### Job
Search the data for the word "have" and copy every line that contains it.

### Material provided
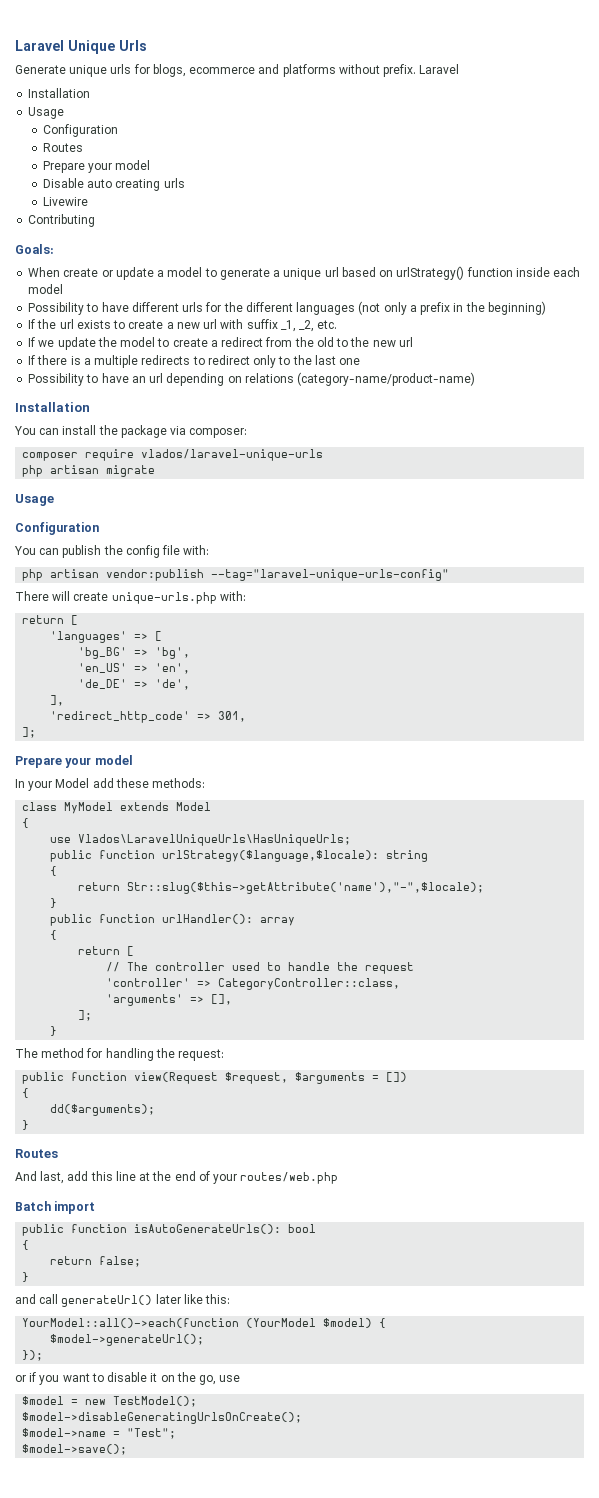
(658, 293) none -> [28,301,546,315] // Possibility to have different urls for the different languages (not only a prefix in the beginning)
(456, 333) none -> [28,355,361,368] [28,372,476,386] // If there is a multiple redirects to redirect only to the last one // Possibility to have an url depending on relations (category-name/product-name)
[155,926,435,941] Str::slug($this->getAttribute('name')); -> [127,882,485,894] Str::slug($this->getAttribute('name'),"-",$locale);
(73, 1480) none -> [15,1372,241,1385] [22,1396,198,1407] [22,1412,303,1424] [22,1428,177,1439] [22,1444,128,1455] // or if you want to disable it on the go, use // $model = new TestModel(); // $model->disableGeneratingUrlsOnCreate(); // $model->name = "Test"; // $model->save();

* * *

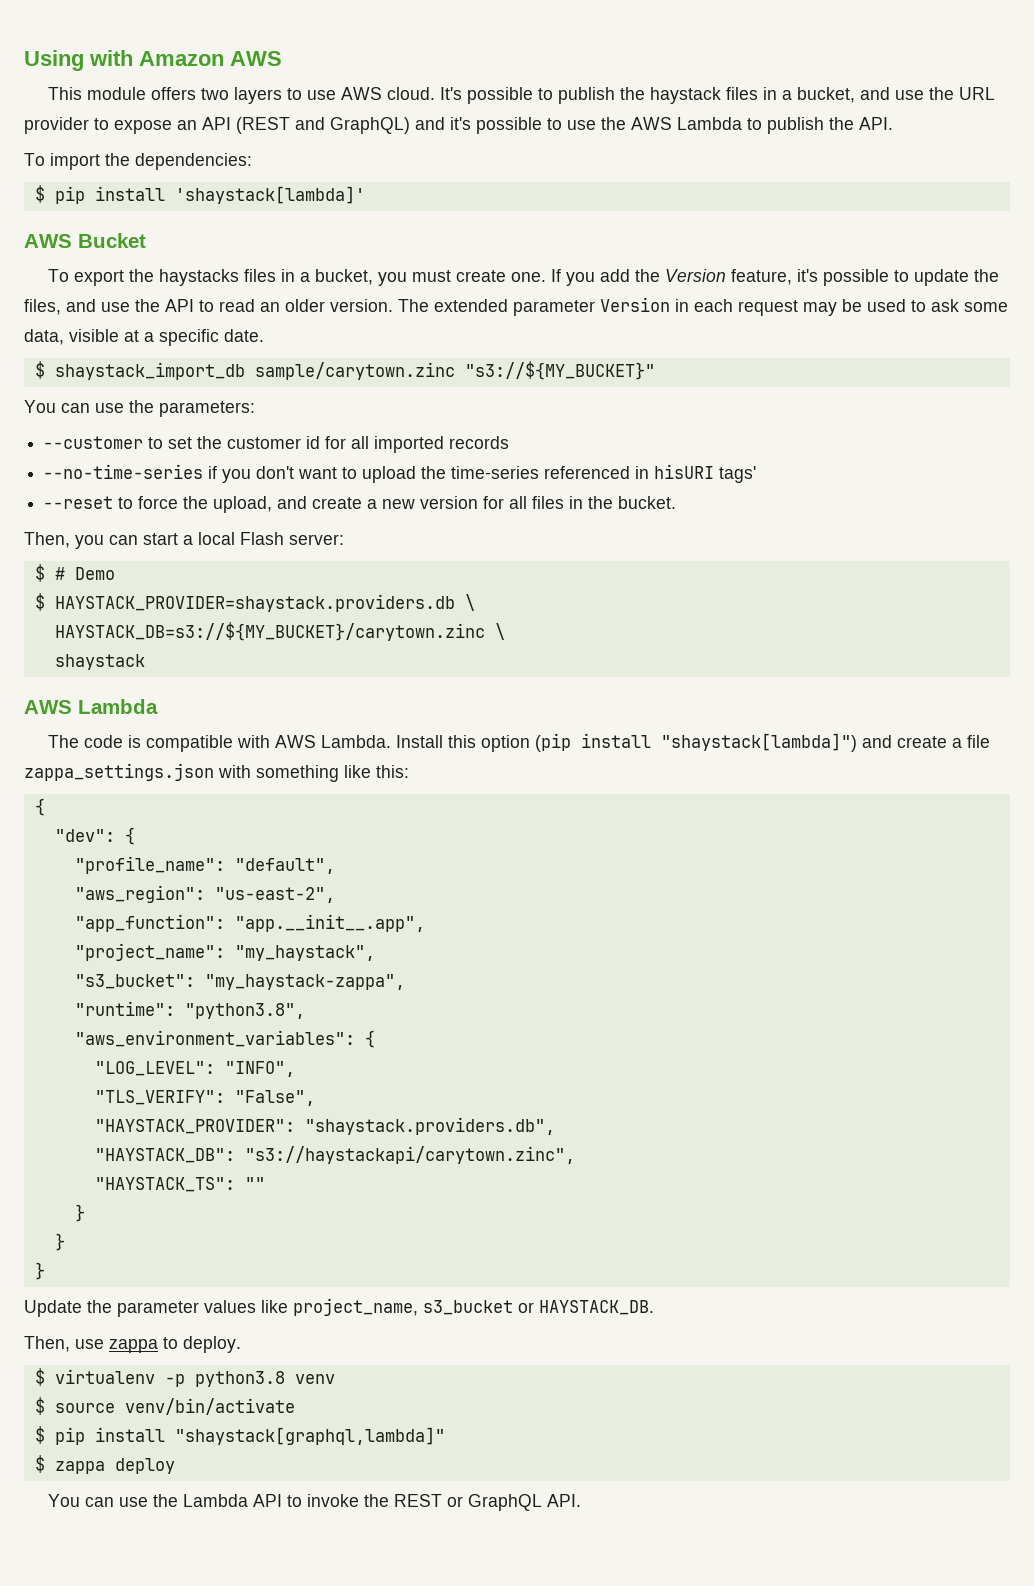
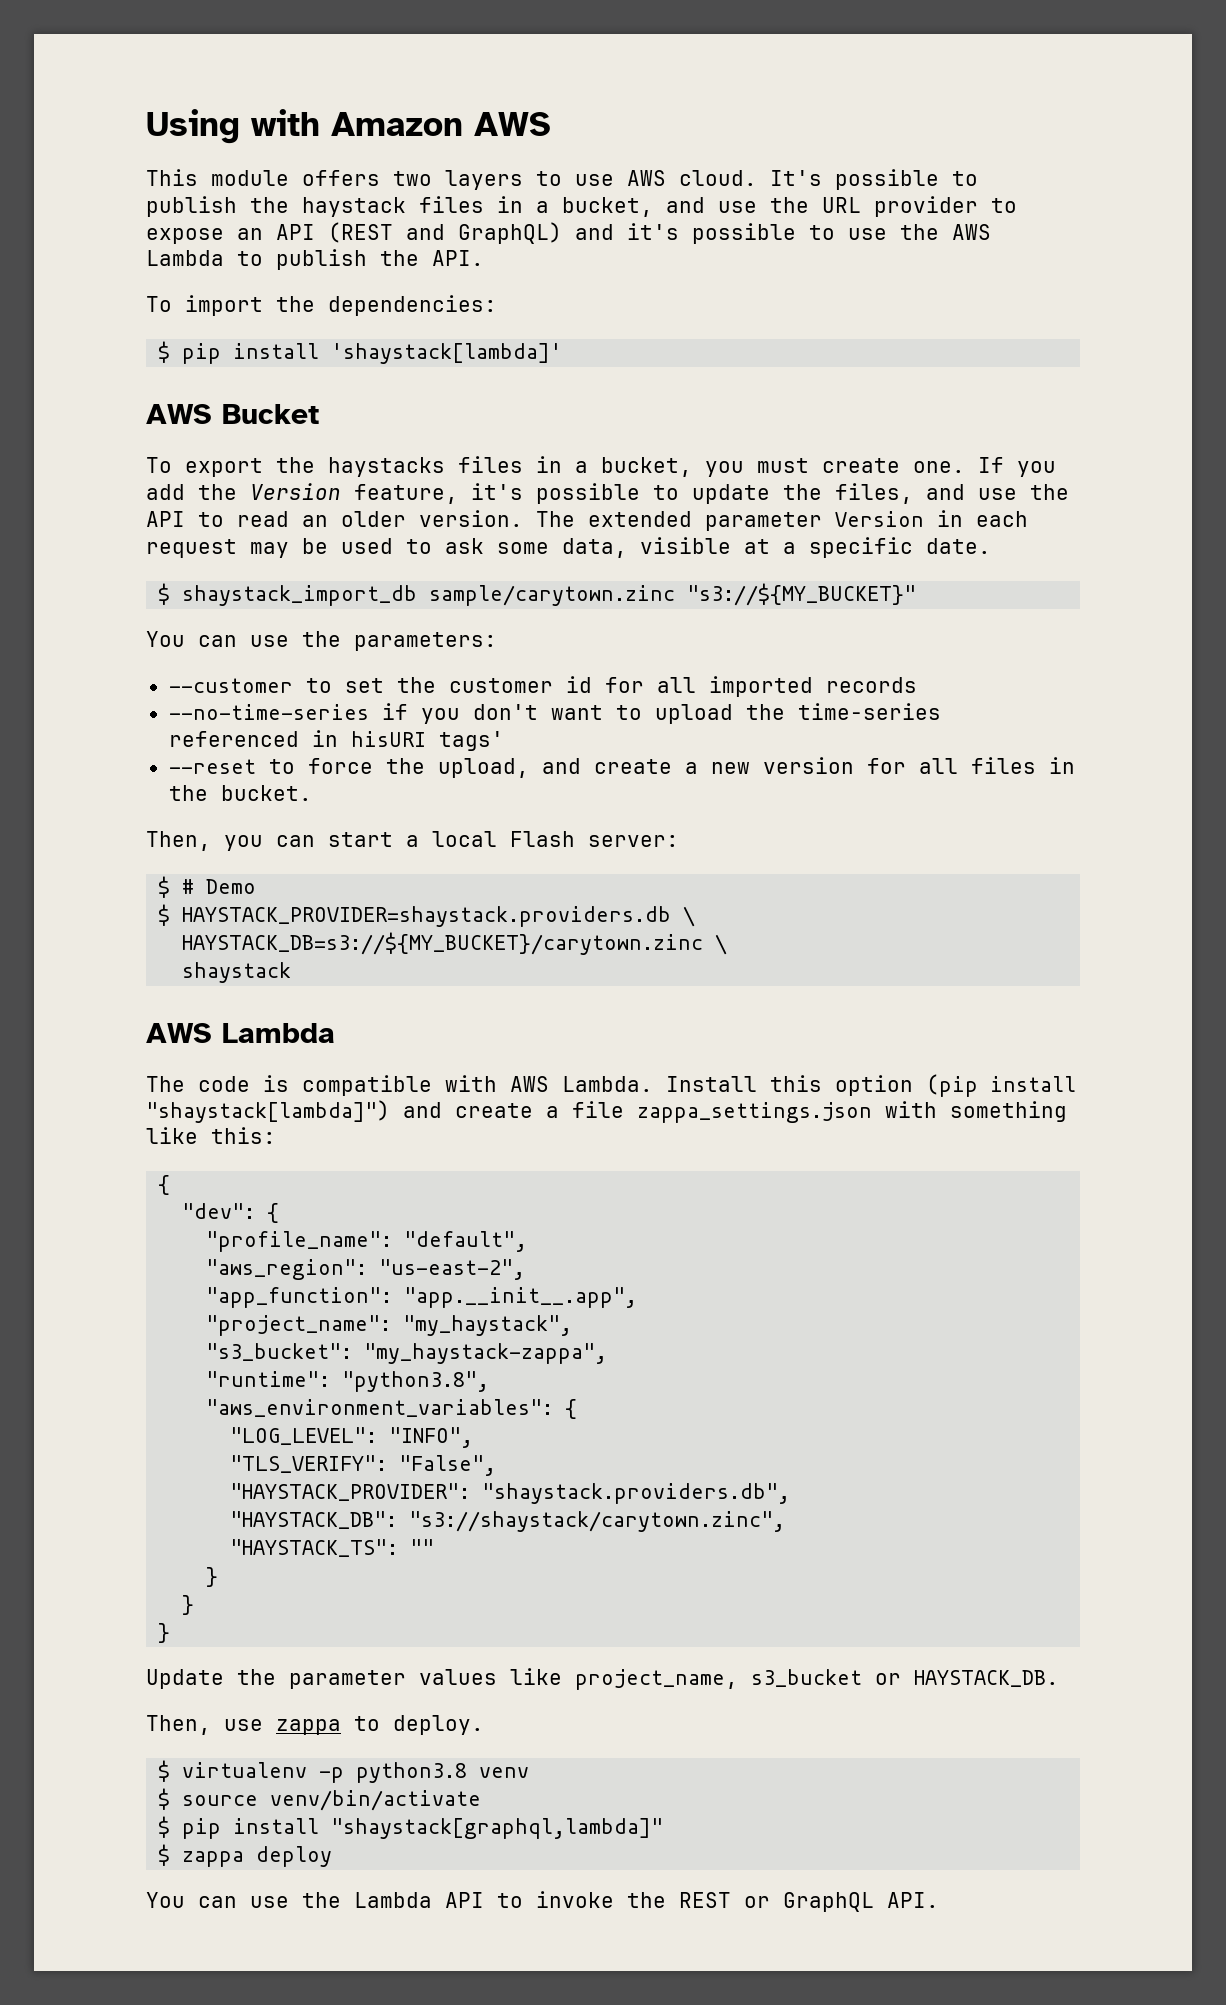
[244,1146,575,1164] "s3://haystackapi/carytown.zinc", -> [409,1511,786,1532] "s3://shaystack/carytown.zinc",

### Written reply
(658, 293) none -> [28,301,546,315] // Possibility to have different urls for the different languages (not only a prefix in the beginning)
(456, 333) none -> [28,355,361,368] [28,372,476,386] // If there is a multiple redirects to redirect only to the last one // Possibility to have an url depending on relations (category-name/product-name)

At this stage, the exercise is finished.